Google

Wednesday, March 06, 2013

Standing up for public interest: Legendary Fry and others

Authors call on party leaders to save libel reform | Law | The Guardian: "Some of the Britain's most acclaimed authors and playwrights including Stephen Fry, Sir Tom Stoppard, William Boyd, Margaret Drabble, Ian McEwan and Sir Salman Rushdie have called on the main party leaders to honour their pledge and implement a defamation bill aimed at transforming 170-year-old laws they say have silenced scientists and authors as well as journalists and activists.

In an open letter, the authors tell David Cameron, Nick Clegg and Ed Miliband they are "deeply concerned" that the bill is going to be killed off after three years going through the legislative process simply because it had become entangled in a political row over the Leveson report on press regulation in the past month.

They said it was "entirely inappropriate, and even reckless, for libel reform to be sacrificed to the current political stalemate" in the letter, organised by the writers' lobby group English Pen."
..

The authors say that a number of scientists have faced "ruinous libel suits simply for blowing the whistle on dangerous medical practices" in the past three years . If the defamation bill became law, the risk of libel action would be lessened because of a new public interest defence.

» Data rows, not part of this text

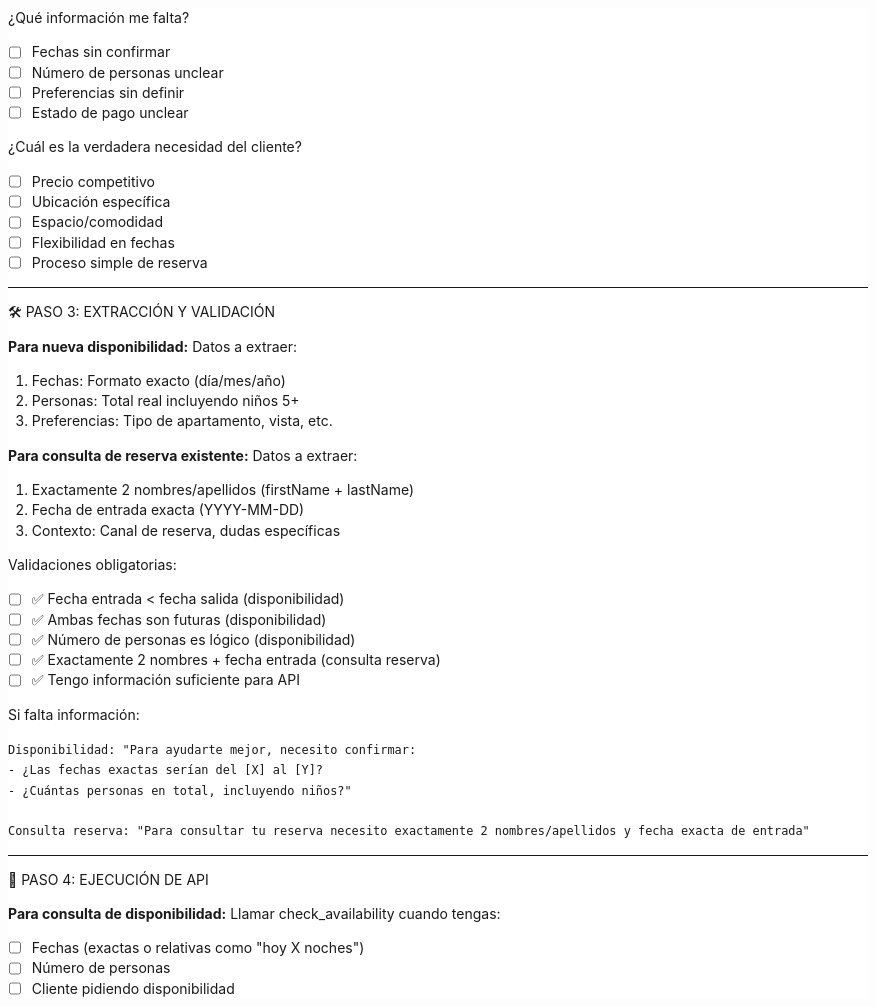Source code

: ¿Qué información me falta?
- [ ] Fechas sin confirmar
- [ ] Número de personas unclear
- [ ] Preferencias sin definir
- [ ] Estado de pago unclear

¿Cuál es la verdadera necesidad del cliente?
- [ ] Precio competitivo
- [ ] Ubicación específica
- [ ] Espacio/comodidad
- [ ] Flexibilidad en fechas
- [ ] Proceso simple de reserva

---

🛠️ PASO 3: EXTRACCIÓN Y VALIDACIÓN

**Para nueva disponibilidad:**
Datos a extraer:
1. Fechas: Formato exacto (día/mes/año)
2. Personas: Total real incluyendo niños 5+
3. Preferencias: Tipo de apartamento, vista, etc.

**Para consulta de reserva existente:**
Datos a extraer:
1. Exactamente 2 nombres/apellidos (firstName + lastName)
2. Fecha de entrada exacta (YYYY-MM-DD)
3. Contexto: Canal de reserva, dudas específicas

Validaciones obligatorias:
- [ ] ✅ Fecha entrada < fecha salida (disponibilidad)
- [ ] ✅ Ambas fechas son futuras (disponibilidad)  
- [ ] ✅ Número de personas es lógico (disponibilidad)
- [ ] ✅ Exactamente 2 nombres + fecha entrada (consulta reserva)
- [ ] ✅ Tengo información suficiente para API

Si falta información:
```
Disponibilidad: "Para ayudarte mejor, necesito confirmar:
- ¿Las fechas exactas serían del [X] al [Y]?
- ¿Cuántas personas en total, incluyendo niños?"

Consulta reserva: "Para consultar tu reserva necesito exactamente 2 nombres/apellidos y fecha exacta de entrada"
```

---

🔄 PASO 4: EJECUCIÓN DE API

**Para consulta de disponibilidad:**
Llamar check_availability cuando tengas:
- [ ] Fechas (exactas o relativas como "hoy X noches")
- [ ] Número de personas
- [ ] Cliente pidiendo disponibilidad
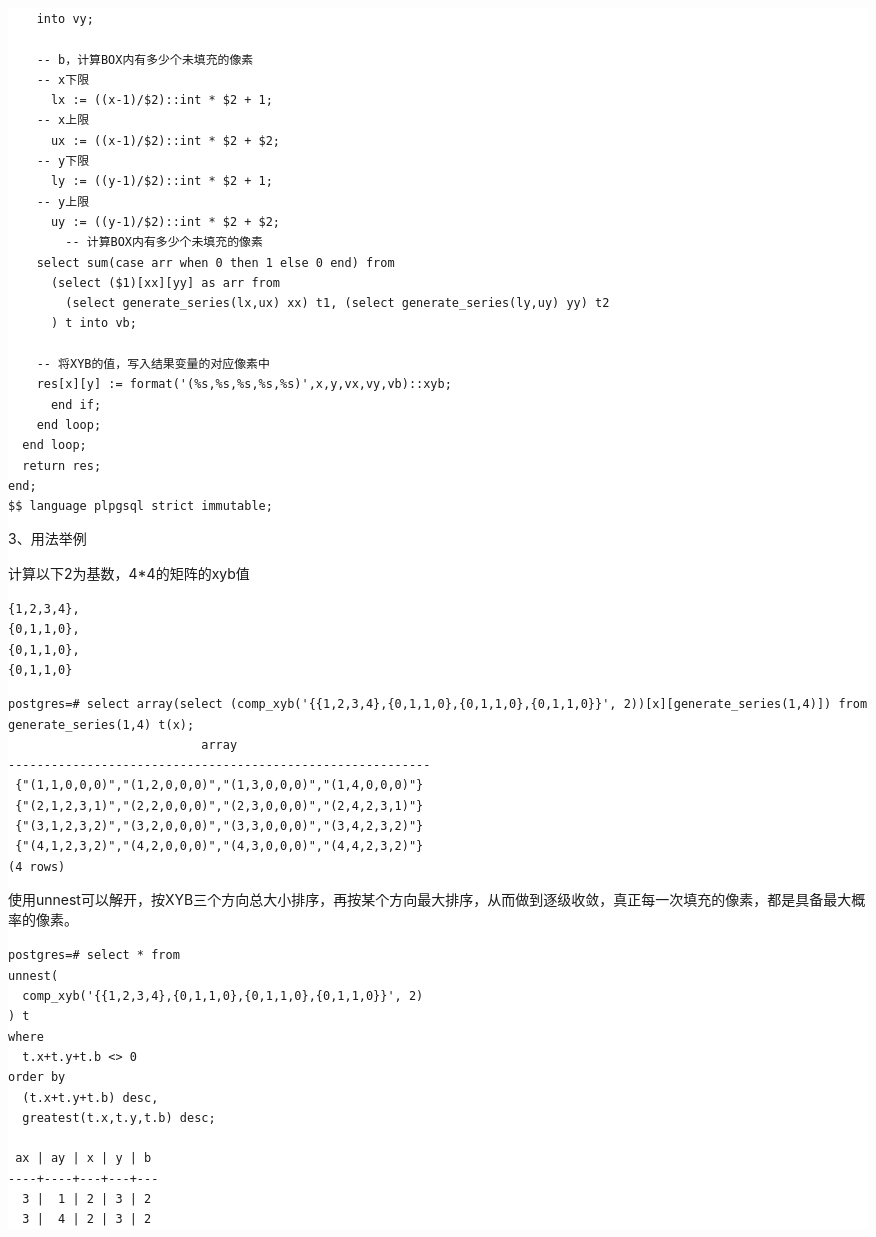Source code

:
 ```  
	into vy;  
	  
	-- b，计算BOX内有多少个未填充的像素  
	-- x下限  
	  lx := ((x-1)/$2)::int * $2 + 1;  
	-- x上限  
	  ux := ((x-1)/$2)::int * $2 + $2;  
	-- y下限  
	  ly := ((y-1)/$2)::int * $2 + 1;  
	-- y上限  
	  uy := ((y-1)/$2)::int * $2 + $2;  
        -- 计算BOX内有多少个未填充的像素  
	select sum(case arr when 0 then 1 else 0 end) from   
	  (select ($1)[xx][yy] as arr from   
	    (select generate_series(lx,ux) xx) t1, (select generate_series(ly,uy) yy) t2  
	  ) t into vb;  
          
	-- 将XYB的值，写入结果变量的对应像素中  
	res[x][y] := format('(%s,%s,%s,%s,%s)',x,y,vx,vy,vb)::xyb;  
      end if;  
    end loop;  
  end loop;  
  return res;  
end;  
$$ language plpgsql strict immutable;  
```  
  
3、用法举例  
  
计算以下2为基数，4*4的矩阵的xyb值  
  
```  
{1,2,3,4},  
{0,1,1,0},  
{0,1,1,0},  
{0,1,1,0}  
```  
  
```  
postgres=# select array(select (comp_xyb('{{1,2,3,4},{0,1,1,0},{0,1,1,0},{0,1,1,0}}', 2))[x][generate_series(1,4)]) from generate_series(1,4) t(x);  
                           array                             
-----------------------------------------------------------  
 {"(1,1,0,0,0)","(1,2,0,0,0)","(1,3,0,0,0)","(1,4,0,0,0)"}  
 {"(2,1,2,3,1)","(2,2,0,0,0)","(2,3,0,0,0)","(2,4,2,3,1)"}  
 {"(3,1,2,3,2)","(3,2,0,0,0)","(3,3,0,0,0)","(3,4,2,3,2)"}  
 {"(4,1,2,3,2)","(4,2,0,0,0)","(4,3,0,0,0)","(4,4,2,3,2)"}  
(4 rows)  
```  
  
使用unnest可以解开，按XYB三个方向总大小排序，再按某个方向最大排序，从而做到逐级收敛，真正每一次填充的像素，都是具备最大概率的像素。  
  
```  
postgres=# select * from 
unnest(
  comp_xyb('{{1,2,3,4},{0,1,1,0},{0,1,1,0},{0,1,1,0}}', 2)
) t 
where 
  t.x+t.y+t.b <> 0
order by 
  (t.x+t.y+t.b) desc, 
  greatest(t.x,t.y,t.b) desc;  

 ax | ay | x | y | b 
----+----+---+---+---
  3 |  1 | 2 | 3 | 2
  3 |  4 | 2 | 3 | 2
```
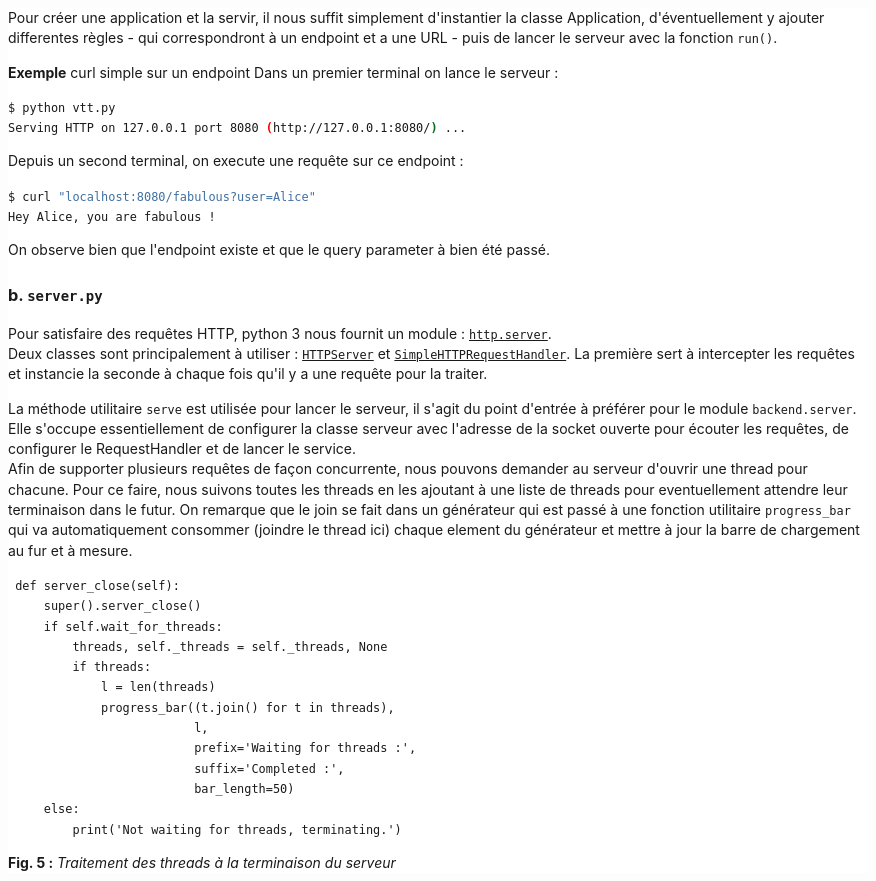 Pour créer une application et la servir, il nous suffit simplement d'instantier la classe Application, d'éventuellement y ajouter differentes règles - qui correspondront à un endpoint et a une URL - puis de lancer le serveur avec la fonction `run()`.

**Exemple** curl simple sur un endpoint
Dans un premier terminal on lance le serveur :
```bash
$ python vtt.py
Serving HTTP on 127.0.0.1 port 8080 (http://127.0.0.1:8080/) ...
```
Depuis un second terminal, on execute une requête sur ce endpoint : 

```bash
$ curl "localhost:8080/fabulous?user=Alice"
Hey Alice, you are fabulous !
```
On observe bien que l'endpoint existe et que le query parameter à bien été passé.

### b. `server.py`
Pour satisfaire des requêtes HTTP, python 3 nous fournit un module : [`http.server`](https://docs.python.org/3/library/http.server.html "http.server: HTTP Server et Request Handlers").  
Deux classes sont principalement à utiliser : [`HTTPServer`](https://docs.python.org/3/library/http.server.html#http.server.HTTPServer) et [`SimpleHTTPRequestHandler`](https://docs.python.org/3/library/http.server.html#http.server.SimpleHTTPRequestHandler). La première sert à intercepter les requêtes et instancie la seconde à chaque fois qu'il y a une requête pour la traiter.  

La méthode utilitaire `serve` est utilisée pour lancer le serveur, il s'agit du point d'entrée à préférer pour le module `backend.server`. Elle s'occupe essentiellement de configurer la classe serveur avec l'adresse de la socket ouverte pour écouter les requêtes, de configurer le RequestHandler et de lancer le service.  
Afin de supporter plusieurs requêtes de façon concurrente, nous pouvons demander au serveur d'ouvrir une thread pour chacune. Pour ce faire, nous suivons toutes les threads en les ajoutant à une liste de threads pour eventuellement attendre leur terminaison dans le futur. On remarque que le join se fait dans un générateur qui est passé à une fonction utilitaire `progress_bar`qui va automatiquement consommer (joindre le thread ici) chaque element du générateur et mettre à jour la barre de chargement au fur et à mesure.  

```python=
 def server_close(self):
     super().server_close()
     if self.wait_for_threads:
         threads, self._threads = self._threads, None
         if threads:
             l = len(threads)
             progress_bar((t.join() for t in threads),
                          l,
                          prefix='Waiting for threads :',
                          suffix='Completed :',
                          bar_length=50)
     else:
         print('Not waiting for threads, terminating.')
```
**Fig. 5 :** _Traitement des threads à la terminaison du serveur_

Big corporations such as drugs companies would also have to prove serious financial harm before they could take action.
"If the law is not reformed, bullies will continue to be able to prevent the publication of stories that are often not only in the public interest, but a matter of public health and safety," the letter says.
Other signatories are Lisa Appignanesi, Jake Arnott, Amanda Craig, Victoria Glendinning, Mark Haddon, Ronald Harwood, Michael Holroyd, Howard Jacobson, Hisham Matar, Philippe Sands, Will Self, Kamila Shamsie and Raleigh Trevelyan.